Anne Arundel County Public Schools staff used Wednesday's meeting to showcase the district's wellness and community-school work, centering on Tyler Heights Elementary as an example of intensive family engagement and multi-tiered supports.
Tyler Heights leaders said the school serves a high-poverty, multilingual population: presenters reported 93% of students receive free or reduced-price meals and said 72% of students are English learners or receive English language development services.
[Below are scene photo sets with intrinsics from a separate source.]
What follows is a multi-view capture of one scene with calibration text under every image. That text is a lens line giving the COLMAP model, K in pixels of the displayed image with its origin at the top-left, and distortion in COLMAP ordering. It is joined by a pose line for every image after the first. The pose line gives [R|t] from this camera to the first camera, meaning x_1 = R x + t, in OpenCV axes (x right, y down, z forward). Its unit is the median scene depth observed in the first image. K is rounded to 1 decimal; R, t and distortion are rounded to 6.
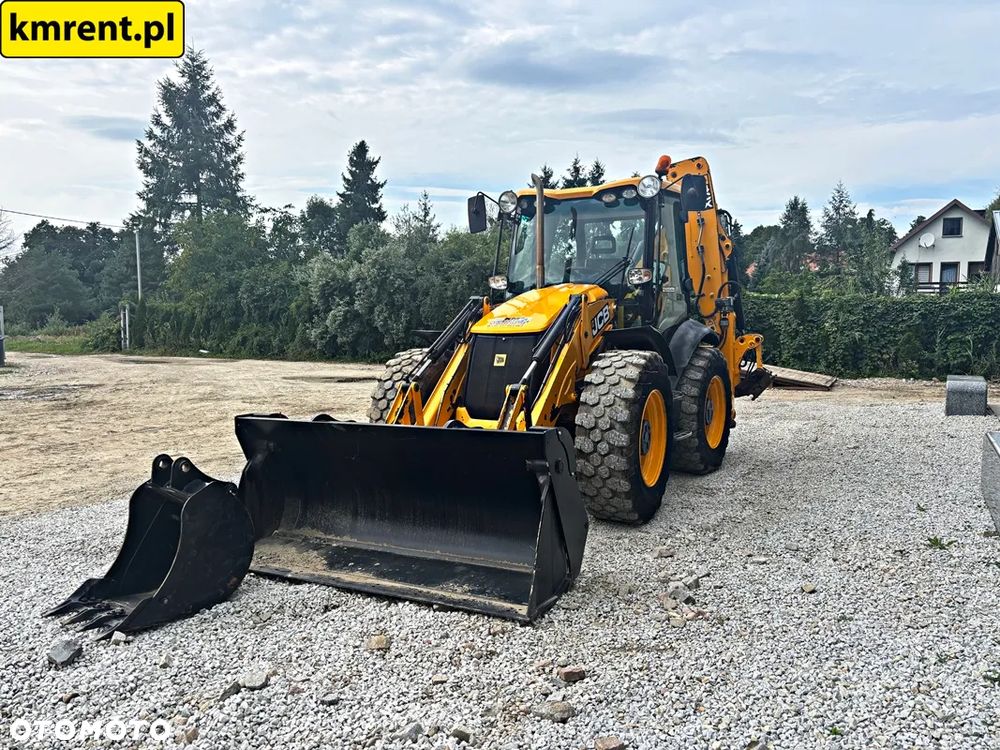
lens RADIAL K [[775.5, 0, 500.4], [0, 775.5, 386.3], [0, 0, 1]] dist [0.033699, -0.035125]
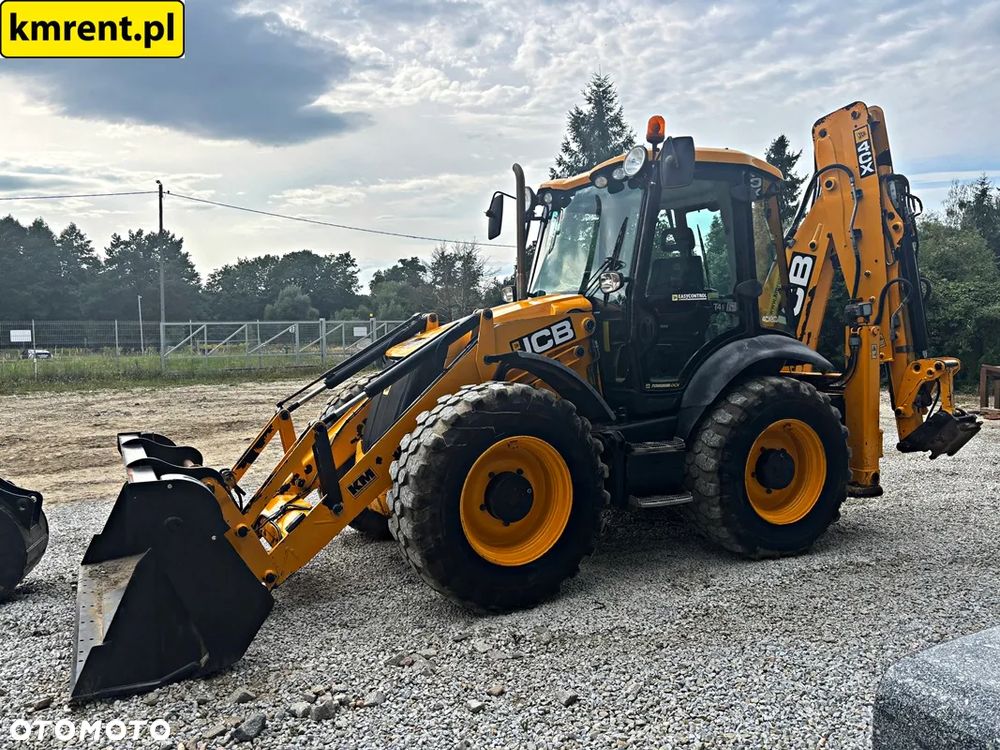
lens RADIAL K [[767.8, 0, 477.2], [0, 767.8, 374.6], [0, 0, 1]] dist [0.047281, -0.047150]
pose [[0.811690, 0.027929, -0.583420, 0.489744], [-0.041517, 0.999088, -0.009934, -0.037545], [0.582611, 0.032285, 0.812110, 0.307655]]
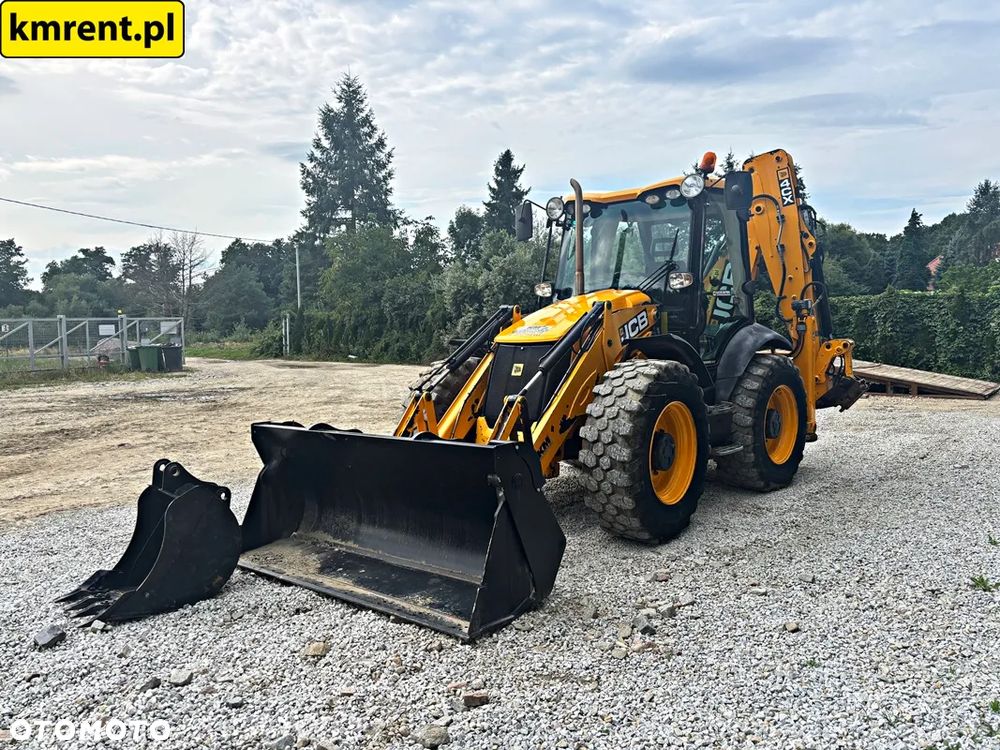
lens RADIAL K [[774.4, 0, 485.5], [0, 774.4, 376.9], [0, 0, 1]] dist [0.023813, -0.016367]
pose [[0.974697, 0.001978, -0.223523, 0.152347], [-0.005490, 0.999871, -0.015090, -0.008133], [0.223465, 0.015935, 0.974582, 0.024858]]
The school team said Tyler Heights is a Title I, community-school site with a dual-language Spanish program in its third year.
That suite of supports — a resource pantry, primary-care partnerships that connected more than 50 families to sliding-scale primary care, vision services that delivered over 50 pairs of glasses this year, a uniform closet and an on-site extended-day program — correlated with attendance and academic gains, presenters said. "We have 93% of our students receiving free and reduced meals," Tyler Heights' principal Julia said, and staff linked that concentrated support to improved school climate.
Sarah Daniels Larson, the school's community-school program manager, said the school seeds almost 900 hours of enrichment this year across more than 40 clubs and multiple partner-driven events, and that extended supports include bilingual family coaching, social-emotional learning groups and family navigation services.
Board members asked about scaling liaison roles to additional campuses, transportation for after-school clubs and how the model supports student volunteerism. Presenters credited careful needs-and-assets mapping, strong school leadership, a voluntary liaison cohort and parent-led programs for higher volunteer rates and sustained engagement.
What happens next: Board members commended Tyler Heights as a model; district staff said the wellness hub and liaison cohort will expand to more schools next year and that staff will return with implementation milestones.